The recourse rate is the pipeline’s tariff cap on capacity release transactions for releases longer than one year, after the Order 712 elimination of the cap on shorter releases. The recourse rate is also the reference rate for shipper substitution rights and for the regulated cost-of-service tariff applied to non-precedent-agreement shippers. A pipeline whose recourse rate sits substantially above market clearing will see most of its capacity move under negotiated rates, with the recourse rate functioning as a ceiling that few transactions touch. A pipeline whose recourse rate sits below market clearing will see firm shippers retain their capacity and use the capacity release market to capture the upside; the recourse rate becomes an effective price ceiling on long-term transactions, and the short-term release market clears higher under the Order 712 framework.
The tariff cap structure is one of the central regulatory mechanisms preventing pipelines from exercising market power on captive shippers. It limits the rate signal that would otherwise encourage new pipeline construction in tight markets, the structural tension that anchors the post-2014 Northeast pipeline scarcity covered in Chapter 10. The recourse rate is not the market-clearing price. It is the regulated ceiling against which the market clears.
The Order 636 Compliance Deadline, November 1993
On Mon Nov 1, 1993, the major US interstate gas pipelines completed the FERC-mandated transition to open-access transportation under Order 636. Each pipeline filed a restructured tariff separating merchant gas sales from transport service, offered firm transportation on a non-discriminatory basis to any qualifying shipper at the same receipt and delivery points, allocated its existing book of bundled merchant contracts among the new transport tiers, and exited the merchant business entirely.
The transition was contentious. Producers sued. LDCs sued. State regulators sued. The DC Circuit Court of Appeals upheld Order 636 in July 1996 in United Distribution Companies v. FERC, with modifications to the cost-recovery treatment of the pipelines’ stranded merchant-portfolio costs. Most pipelines absorbed several billion dollars of stranded costs against their rate base, with recovery allocated across LDCs and end-users through a transition cost surcharge that ran off over an extended horizon.
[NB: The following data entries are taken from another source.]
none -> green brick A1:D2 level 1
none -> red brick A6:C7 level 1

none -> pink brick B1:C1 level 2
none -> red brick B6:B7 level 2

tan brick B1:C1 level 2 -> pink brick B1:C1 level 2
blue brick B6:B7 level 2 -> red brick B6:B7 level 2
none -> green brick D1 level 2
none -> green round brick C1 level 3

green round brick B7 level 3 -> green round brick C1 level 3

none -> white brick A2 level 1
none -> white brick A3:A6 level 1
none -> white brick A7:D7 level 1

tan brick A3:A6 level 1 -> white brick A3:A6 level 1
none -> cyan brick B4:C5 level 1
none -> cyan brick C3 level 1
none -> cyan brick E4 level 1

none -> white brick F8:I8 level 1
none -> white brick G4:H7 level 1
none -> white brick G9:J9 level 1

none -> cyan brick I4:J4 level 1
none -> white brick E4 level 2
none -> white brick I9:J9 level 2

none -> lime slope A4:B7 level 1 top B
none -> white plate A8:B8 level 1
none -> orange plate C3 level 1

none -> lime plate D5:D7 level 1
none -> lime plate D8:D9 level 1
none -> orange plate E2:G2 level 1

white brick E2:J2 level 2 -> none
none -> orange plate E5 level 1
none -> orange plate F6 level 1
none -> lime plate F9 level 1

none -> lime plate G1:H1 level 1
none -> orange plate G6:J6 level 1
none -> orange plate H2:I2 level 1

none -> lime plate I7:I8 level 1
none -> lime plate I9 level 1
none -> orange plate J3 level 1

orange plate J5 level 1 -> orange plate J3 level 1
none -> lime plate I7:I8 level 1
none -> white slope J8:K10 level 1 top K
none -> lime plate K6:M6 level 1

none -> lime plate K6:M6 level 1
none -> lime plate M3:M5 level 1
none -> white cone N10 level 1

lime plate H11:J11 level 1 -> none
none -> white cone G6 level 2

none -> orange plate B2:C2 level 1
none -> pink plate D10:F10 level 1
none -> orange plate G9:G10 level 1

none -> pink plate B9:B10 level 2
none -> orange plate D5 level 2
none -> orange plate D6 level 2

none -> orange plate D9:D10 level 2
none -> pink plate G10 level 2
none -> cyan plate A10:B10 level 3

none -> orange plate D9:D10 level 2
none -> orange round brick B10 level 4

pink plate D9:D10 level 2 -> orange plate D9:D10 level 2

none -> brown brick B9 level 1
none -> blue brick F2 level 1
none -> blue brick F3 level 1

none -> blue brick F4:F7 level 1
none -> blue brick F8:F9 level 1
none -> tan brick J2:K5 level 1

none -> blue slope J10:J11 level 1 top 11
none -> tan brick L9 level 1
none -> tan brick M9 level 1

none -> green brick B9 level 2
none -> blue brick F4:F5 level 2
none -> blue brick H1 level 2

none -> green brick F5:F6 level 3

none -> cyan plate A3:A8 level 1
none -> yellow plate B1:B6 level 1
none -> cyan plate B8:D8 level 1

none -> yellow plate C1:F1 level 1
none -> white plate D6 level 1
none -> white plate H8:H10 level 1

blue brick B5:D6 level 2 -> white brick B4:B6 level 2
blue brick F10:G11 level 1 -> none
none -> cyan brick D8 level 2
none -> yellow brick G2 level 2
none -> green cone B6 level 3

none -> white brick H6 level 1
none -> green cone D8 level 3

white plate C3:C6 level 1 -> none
Before November 1993 the pipeline owned the molecule. After November 1993 the LDC owned the molecule, the pipeline owned the pipe, and a new market in transport contracts and capacity release filled the space between. The architecture of every section in this chapter dates to that month.
The contract layer determines who moves the molecule. Chapter 17 turns to the regulatory architecture that built that layer, and to the federal and state environmental and methane policy framework that now shapes what the layer is allowed to deliver.